Problem |
Copy out each line of the records below that contains the string "values".

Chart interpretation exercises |
■ ■ ■ ■ ■
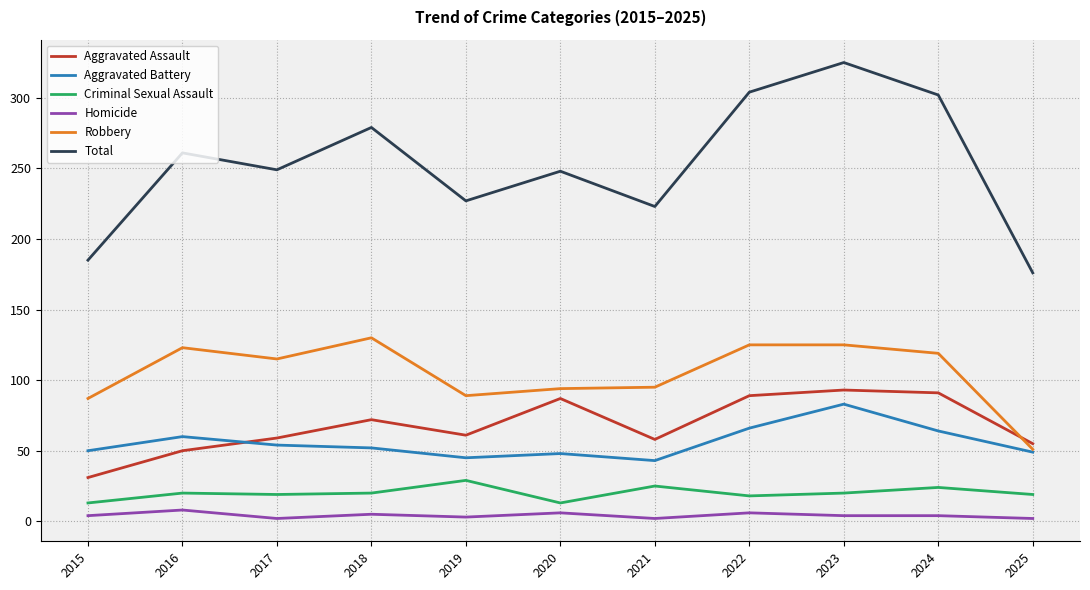

Which series changed the most between 2020 and 2023?

Total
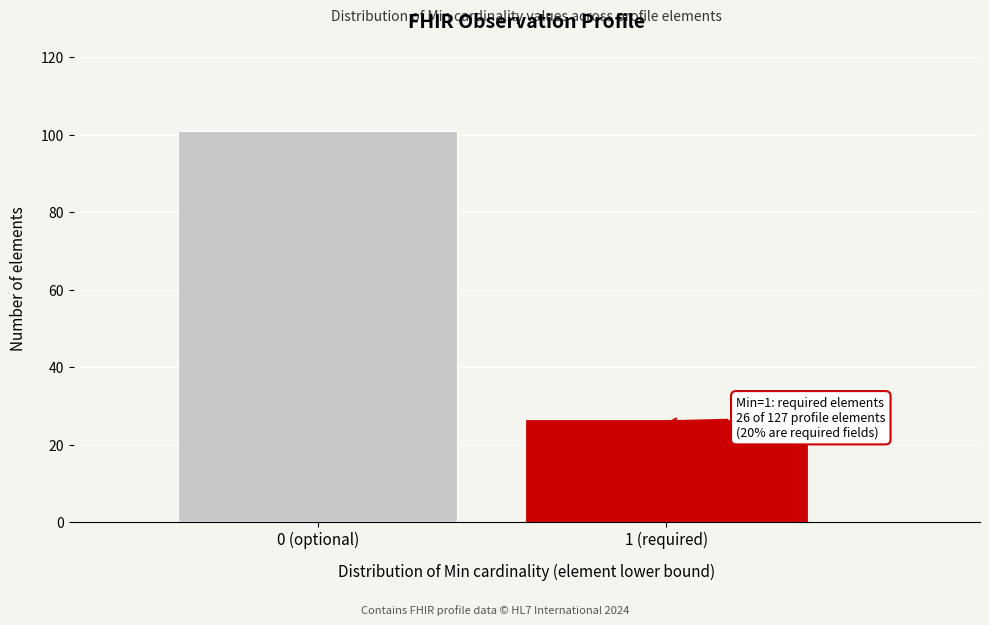

Reading left to right, list all the values displayed in this chart.

0 (optional)=101	1 (required)=26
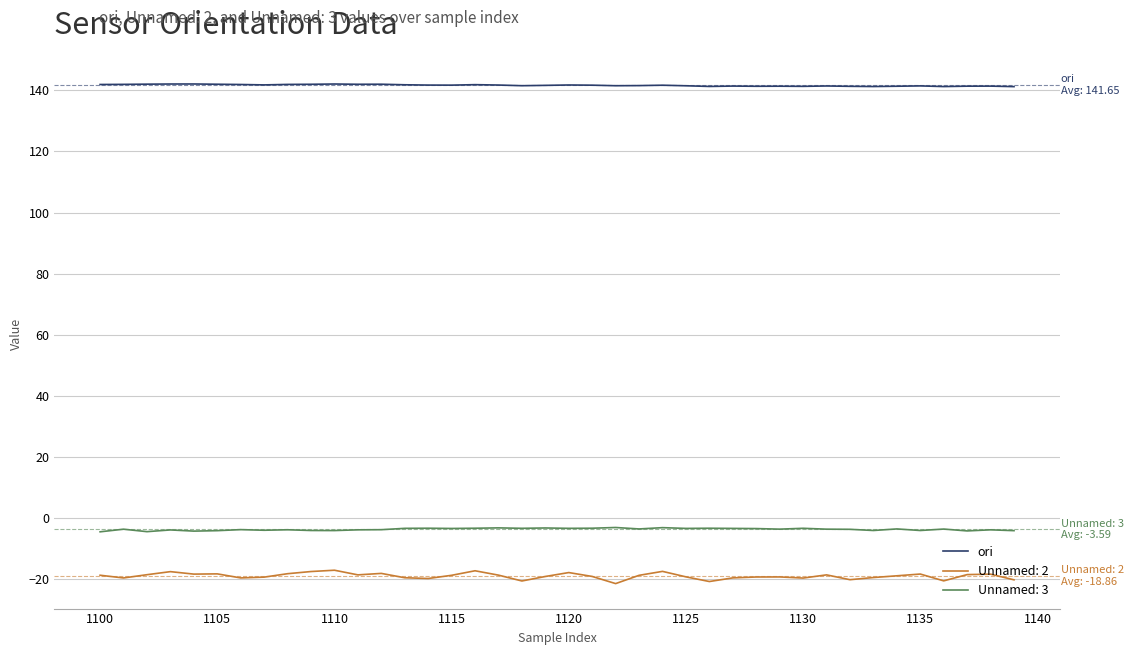

Which series has the largest range (max minus min)?

Unnamed: 2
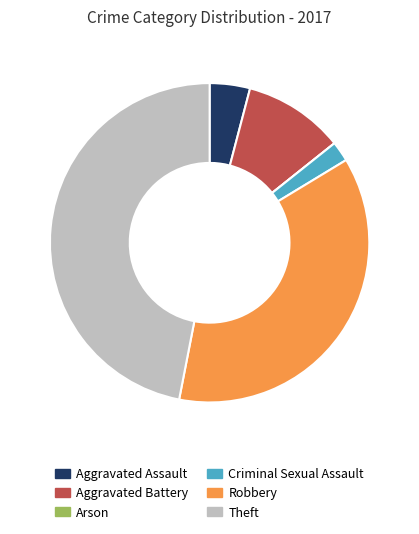

Is there a majority slice in this chart?

No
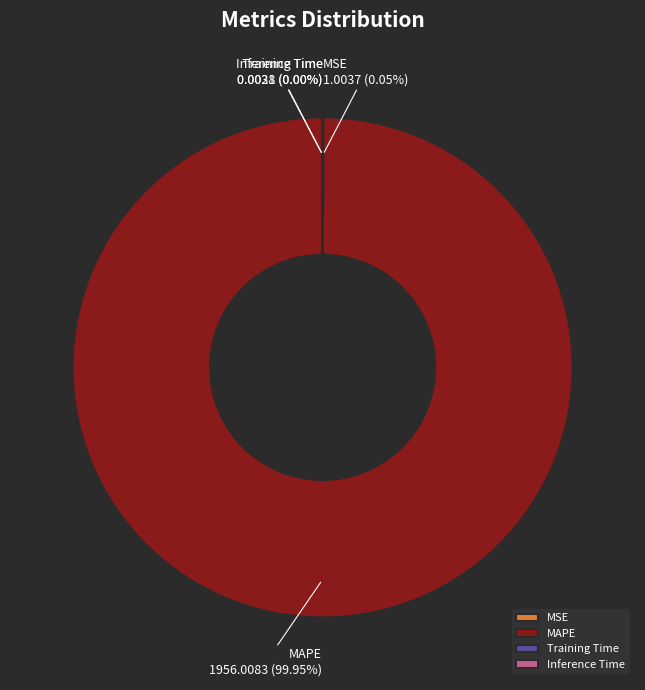

Is there a majority slice in this chart?

Yes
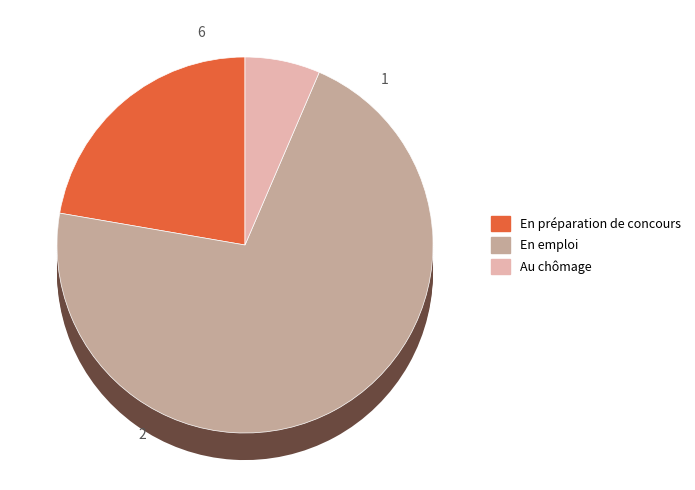

The v_sierra (1390.67) slice represents 61% of the pie. True or false?

False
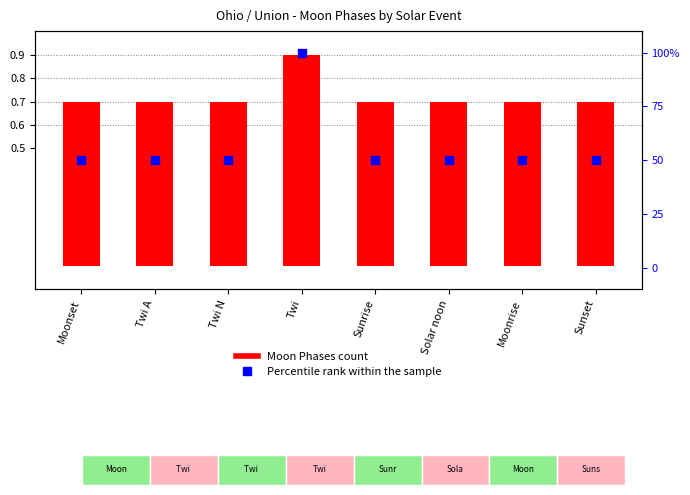

Is the value of Percentile rank within the sample at Solar noon greater than the value of Moon Phases (normalized) at Twi A?

Yes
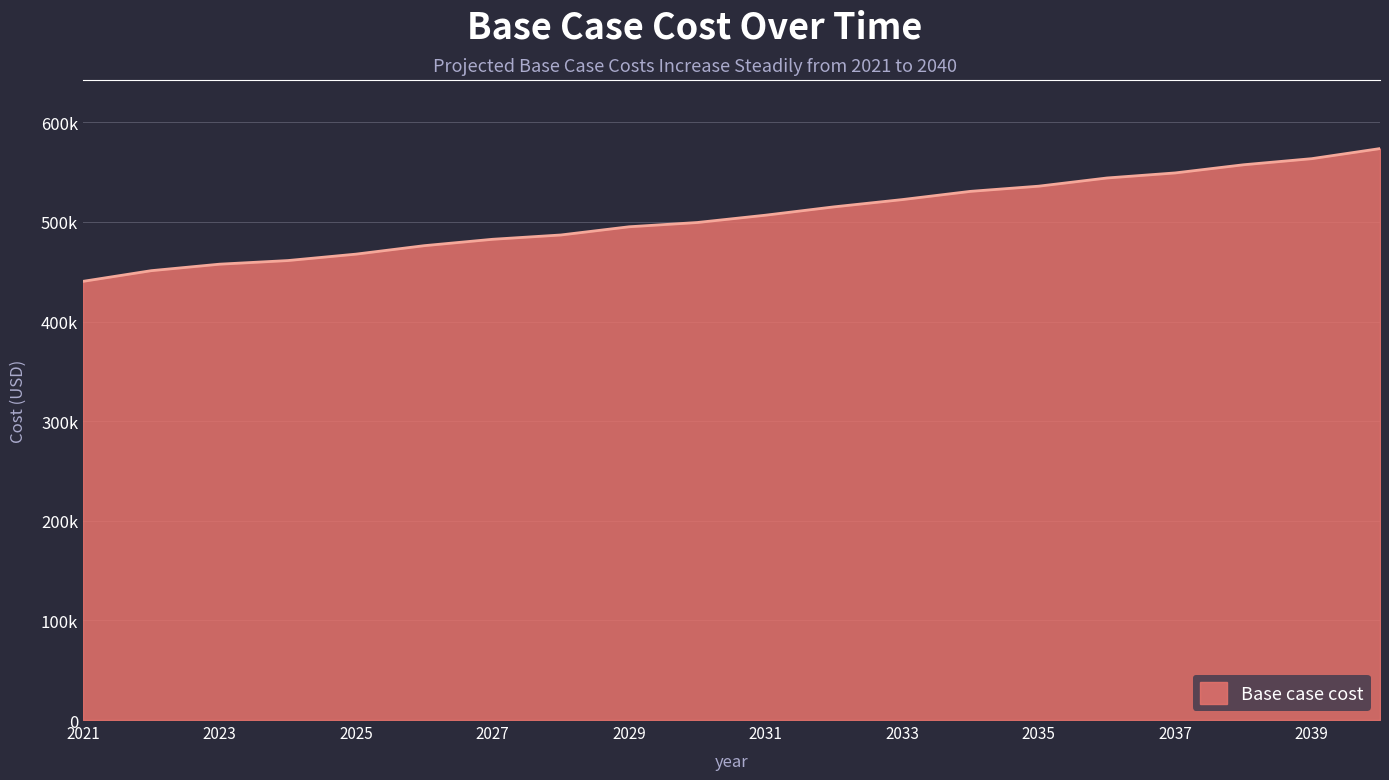

Does the chart have visible grid lines?

Yes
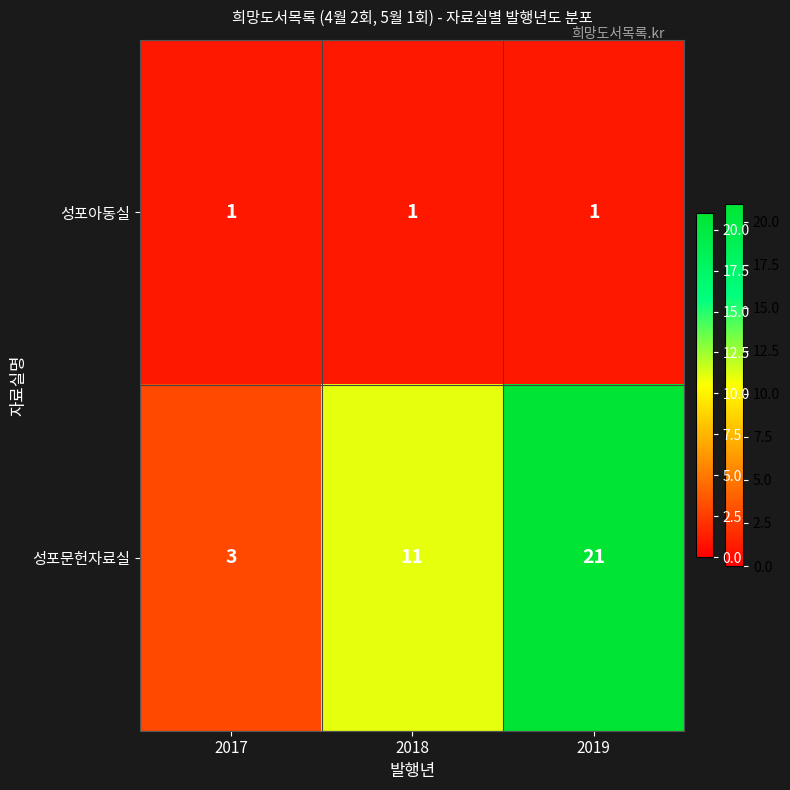

What is the lowest value of the 성포문헌자료실 series?

3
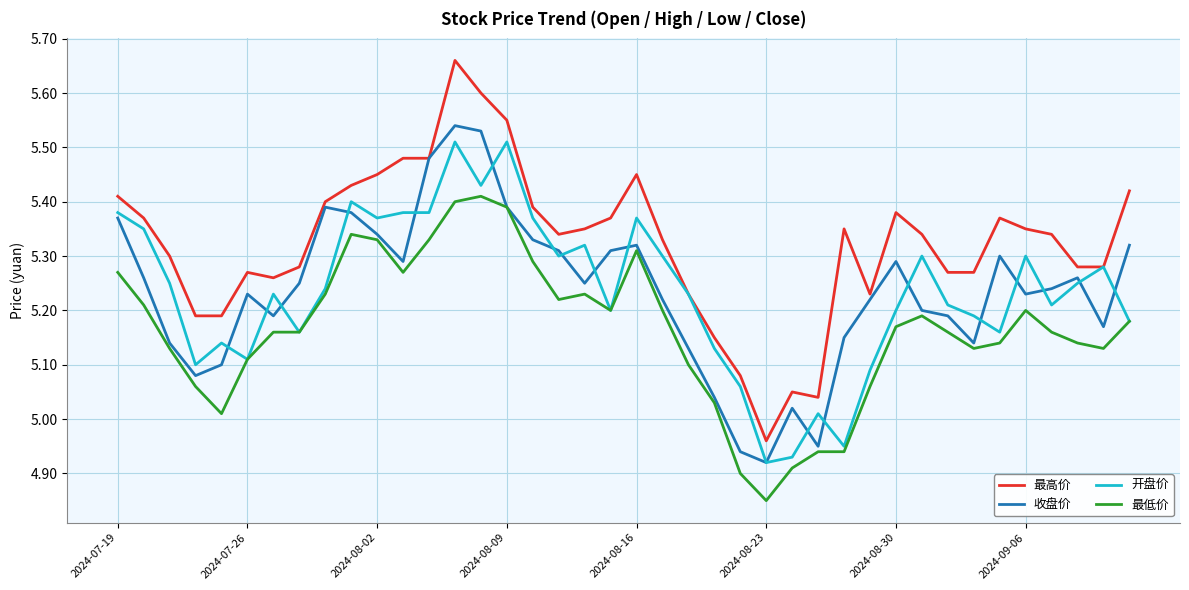

Which series has the widest spread of values?

最高价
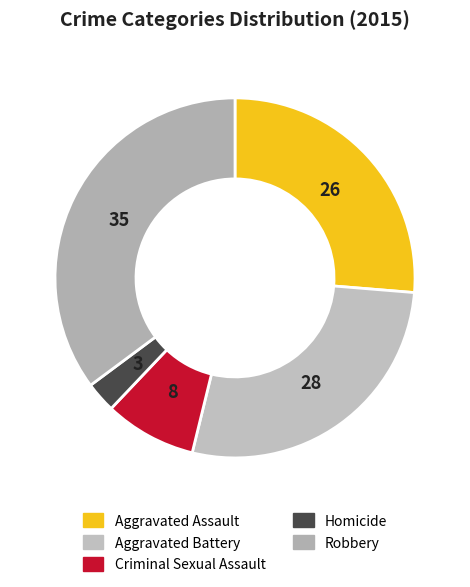

Is Criminal Sexual Assault the majority of the pie?

No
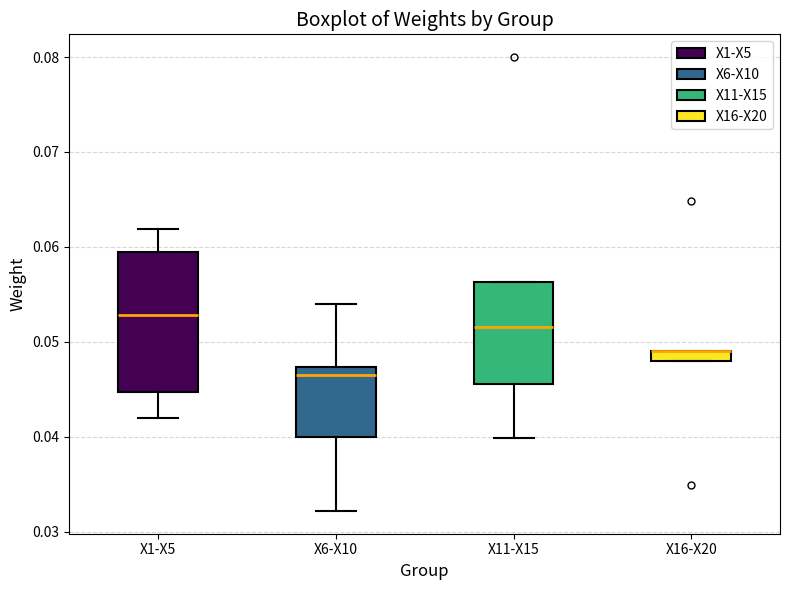

Comparing the boxes themselves (not the whiskers), which one is the tallest?

X1-X5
■ ■ ■ ■ ■
Solution below |
Reading left to right, list all the values displayed in this chart.
Which series has the widest spread of values?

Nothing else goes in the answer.